The original complaint alleges that the company misrepresented its financial outlook between the class period. During that period, company insiders sold Shaw shares at inflated prices, the complaint alleges, garnering proceeds in excess of $80 million. The complaint alleges that the company also sold $490 million of convertible zero coupon liquid option notes during that period. The company's revenue and earnings were inflated, the complaint says, because Shaw improperly established and drew on reserve accounts set up in connection with the acquisition of Stone & Webster Inc. and IT Group in 2002.

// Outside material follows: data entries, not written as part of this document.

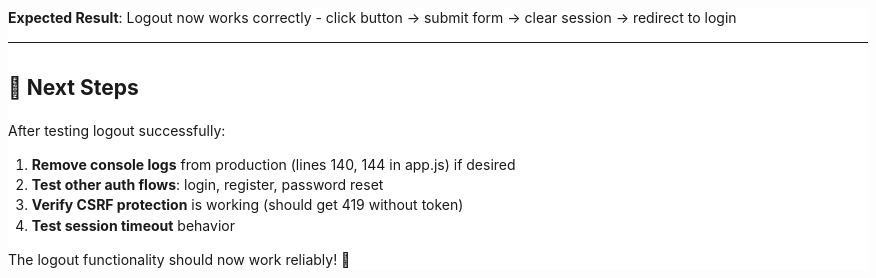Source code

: **Expected Result**: Logout now works correctly - click button → submit form → clear session → redirect to login

---

## 🚀 Next Steps

After testing logout successfully:

1. **Remove console logs** from production (lines 140, 144 in app.js) if desired
2. **Test other auth flows**: login, register, password reset
3. **Verify CSRF protection** is working (should get 419 without token)
4. **Test session timeout** behavior

The logout functionality should now work reliably! 🎉
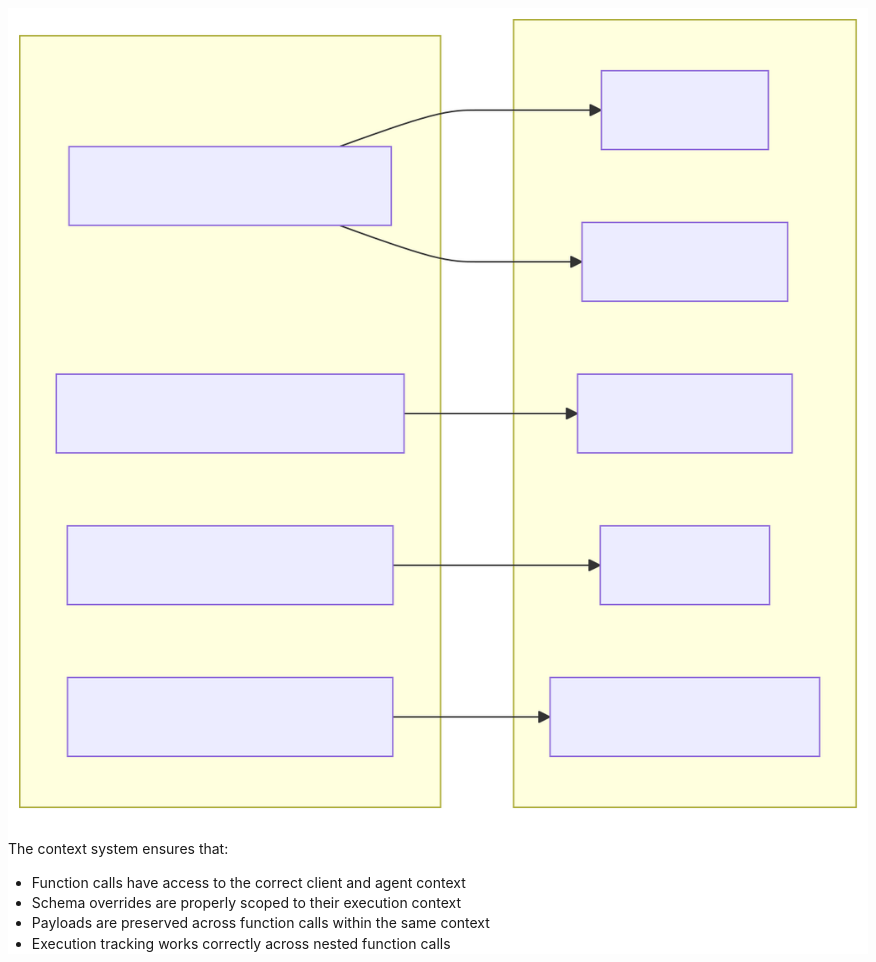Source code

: ![Mermaid Diagram](./diagrams/32_Core_API_Functions_7.svg)

The context system ensures that:
- Function calls have access to the correct client and agent context
- Schema overrides are properly scoped to their execution context
- Payloads are preserved across function calls within the same context
- Execution tracking works correctly across nested function calls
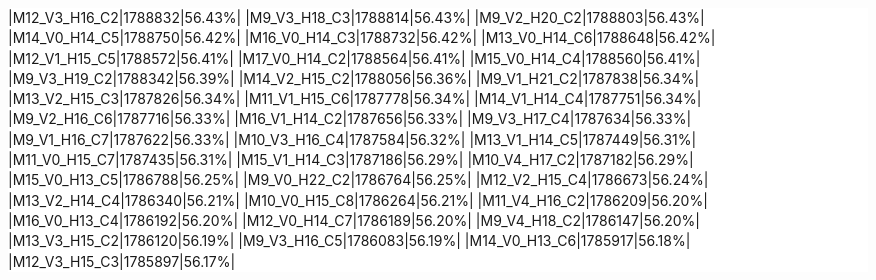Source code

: |M12_V3_H16_C2|1788832|56.43%|
|M9_V3_H18_C3|1788814|56.43%|
|M9_V2_H20_C2|1788803|56.43%|
|M14_V0_H14_C5|1788750|56.42%|
|M16_V0_H14_C3|1788732|56.42%|
|M13_V0_H14_C6|1788648|56.42%|
|M12_V1_H15_C5|1788572|56.41%|
|M17_V0_H14_C2|1788564|56.41%|
|M15_V0_H14_C4|1788560|56.41%|
|M9_V3_H19_C2|1788342|56.39%|
|M14_V2_H15_C2|1788056|56.36%|
|M9_V1_H21_C2|1787838|56.34%|
|M13_V2_H15_C3|1787826|56.34%|
|M11_V1_H15_C6|1787778|56.34%|
|M14_V1_H14_C4|1787751|56.34%|
|M9_V2_H16_C6|1787716|56.33%|
|M16_V1_H14_C2|1787656|56.33%|
|M9_V3_H17_C4|1787634|56.33%|
|M9_V1_H16_C7|1787622|56.33%|
|M10_V3_H16_C4|1787584|56.32%|
|M13_V1_H14_C5|1787449|56.31%|
|M11_V0_H15_C7|1787435|56.31%|
|M15_V1_H14_C3|1787186|56.29%|
|M10_V4_H17_C2|1787182|56.29%|
|M15_V0_H13_C5|1786788|56.25%|
|M9_V0_H22_C2|1786764|56.25%|
|M12_V2_H15_C4|1786673|56.24%|
|M13_V2_H14_C4|1786340|56.21%|
|M10_V0_H15_C8|1786264|56.21%|
|M11_V4_H16_C2|1786209|56.20%|
|M16_V0_H13_C4|1786192|56.20%|
|M12_V0_H14_C7|1786189|56.20%|
|M9_V4_H18_C2|1786147|56.20%|
|M13_V3_H15_C2|1786120|56.19%|
|M9_V3_H16_C5|1786083|56.19%|
|M14_V0_H13_C6|1785917|56.18%|
|M12_V3_H15_C3|1785897|56.17%|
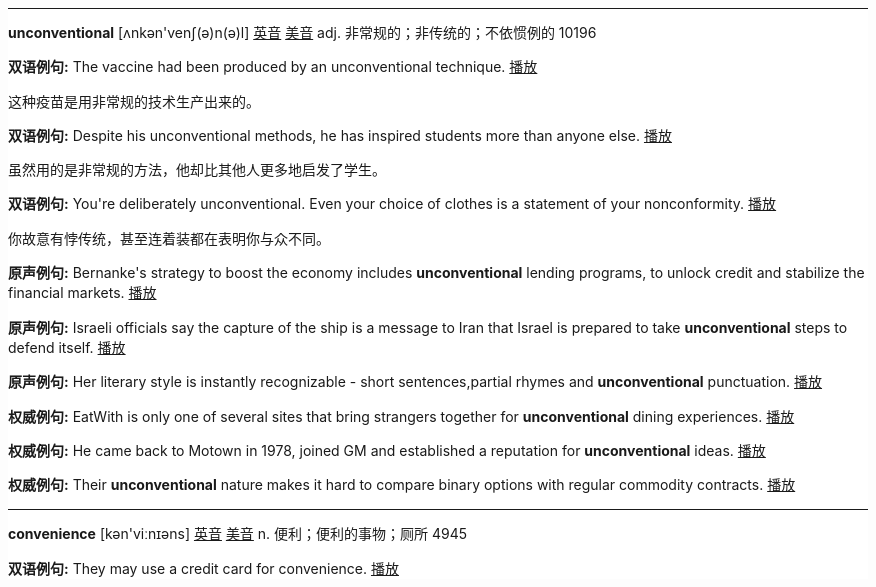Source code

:
***

**unconventional** \[ʌnkən'venʃ(ə)n(ə)l] [英音](https://dict.youdao.com/dictvoice?audio=unconventional\&type=1)  [美音](https://dict.youdao.com/dictvoice?audio=unconventional\&type=2)  adj. 非常规的；非传统的；不依惯例的 10196




**双语例句:** The vaccine had been produced by an unconventional technique. [播放](https://dict.youdao.com/dictvoice?audio=The+vaccine+had+been+produced+by+an+unconventional+technique.&le=eng&le=eng&type=2)

这种疫苗是用非常规的技术生产出来的。 

**双语例句:** Despite his unconventional methods, he has inspired students more than anyone else. [播放](https://dict.youdao.com/dictvoice?audio=Despite+his+unconventional+methods%2C+he+has+inspired+students+more+than+anyone+else.&le=eng&le=eng&type=2)

虽然用的是非常规的方法，他却比其他人更多地启发了学生。 

**双语例句:** You're deliberately unconventional. Even your choice of clothes is a statement of your nonconformity. [播放](https://dict.youdao.com/dictvoice?audio=You%27re+deliberately+unconventional.+Even+your+choice+of+clothes+is+a+statement+of+your+nonconformity.&le=eng&le=eng&type=2)

你故意有悖传统，甚至连着装都在表明你与众不同。 

**原声例句:** Bernanke's strategy to boost the economy includes **unconventional** lending programs, to unlock credit and stabilize the financial markets. [播放](https://dict.youdao.com/pureaudio?docid=-2587582566248022659)

**原声例句:** Israeli officials say the capture of the ship is a message to Iran that Israel is prepared to take **unconventional** steps to defend itself. [播放](https://dict.youdao.com/pureaudio?docid=2672934502077806943)

**原声例句:** Her literary style is instantly recognizable - short sentences,partial rhymes and **unconventional** punctuation. [播放](https://dict.youdao.com/pureaudio?docid=9105598887394825793)

**权威例句:** EatWith is only one of several sites that bring strangers together for **unconventional** dining experiences.  [播放](https://dict.youdao.com/dictvoice?audio=EatWith+is+only+one+of+several+sites+that+bring+strangers+together+for+unconventional+dining+experiences.+&le=eng&type=2)

**权威例句:** He came back to Motown in 1978, joined GM and established a reputation for **unconventional** ideas.  [播放](https://dict.youdao.com/dictvoice?audio=He+came+back+to+Motown+in+1978%2C+joined+GM+and+established+a+reputation+for+unconventional+ideas.+&le=eng&type=2)

**权威例句:** Their **unconventional** nature makes it hard to compare binary options with regular commodity contracts.  [播放](https://dict.youdao.com/dictvoice?audio=Their+unconventional+nature+makes+it+hard+to+compare+binary+options+with+regular+commodity+contracts.+&le=eng&type=2)


***

**convenience** \[kən'viːnɪəns] [英音](https://dict.youdao.com/dictvoice?audio=convenience\&type=1)  [美音](https://dict.youdao.com/dictvoice?audio=convenience\&type=2)  n. 便利；便利的事物；厕所 4945




**双语例句:** They may use a credit card for convenience. [播放](https://dict.youdao.com/dictvoice?audio=They+may+use+a+credit+card+for+convenience.&le=eng&le=eng&type=2)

More specifically, the complaint alleges that such results were not prepared or reported in accordance with Generally Accepted Accounting Principles and deceived investors as to the Company's true performance, thereby artificially inflating the price of Shaw securities during the Class Period. Specifically, the complaint alleges that the defendants artificially inflated the Company's reported revenues and earnings by improperly establishing and drawing on reserve accounts established in connection with a series of large acquisitions, including the acquisition of Stone & Webster Inc. in July 2000 and the acquisition of The IT Group in May 2002. The complaint further alleges that defendants prematurely recognized revenue in violation of Shaw's own purported policies and Generally Accepted Accounting Principles, and that defendants failed to disclose the extent to which Shaw was vulnerable to changes in power generation market conditions.
The complaint further alleges that the truth about the company's performance emerged after the market closed on June 10, 2004 when Shaw announced that it had been notified by the SEC that the SEC was conducting an inquiry that appeared to focus on the Company's accounting for acquisitions. On this news, Shaw stock, which had traded at a class period high of $62.37, fell 12.4% from a closing price of $12.28 on June 10, 2004 to a closing price of $10.75 on the next trading day (June 14, 2004) on more than four times normal volume. During the class period, Company insiders sold Shaw shares at prices artificially inflated by defendants' materially false and misleading statements.
According to the Company’s Form 10-K for the fiscal year ended August 31, 2008, after the filing of the Thompson lawsuit, nine additional purported shareholder class action lawsuits were filed and other actions may also be commenced. All of these actions were consolidated under the Thompson caption in the (the District Court) District Court, and the District Court appointed a lead plaintiff to represent the members of the purported class. We filed a motion to dismiss the consolidated action, which was denied. We then moved to certify the matter for immediate appeal, which the District Court granted, and the U.S. Court of Appeals for the Fifth Circuit (the Fifth Circuit) granted leave to appeal. On July 29, 2008, the Fifth Circuit reversed the District Court’s denial of our motion to dismiss the consolidated action and remanded the consolidated action to the District Court with instructions to dismiss. The District Court entered its order dismissing the consolidated action on August 29, 2008.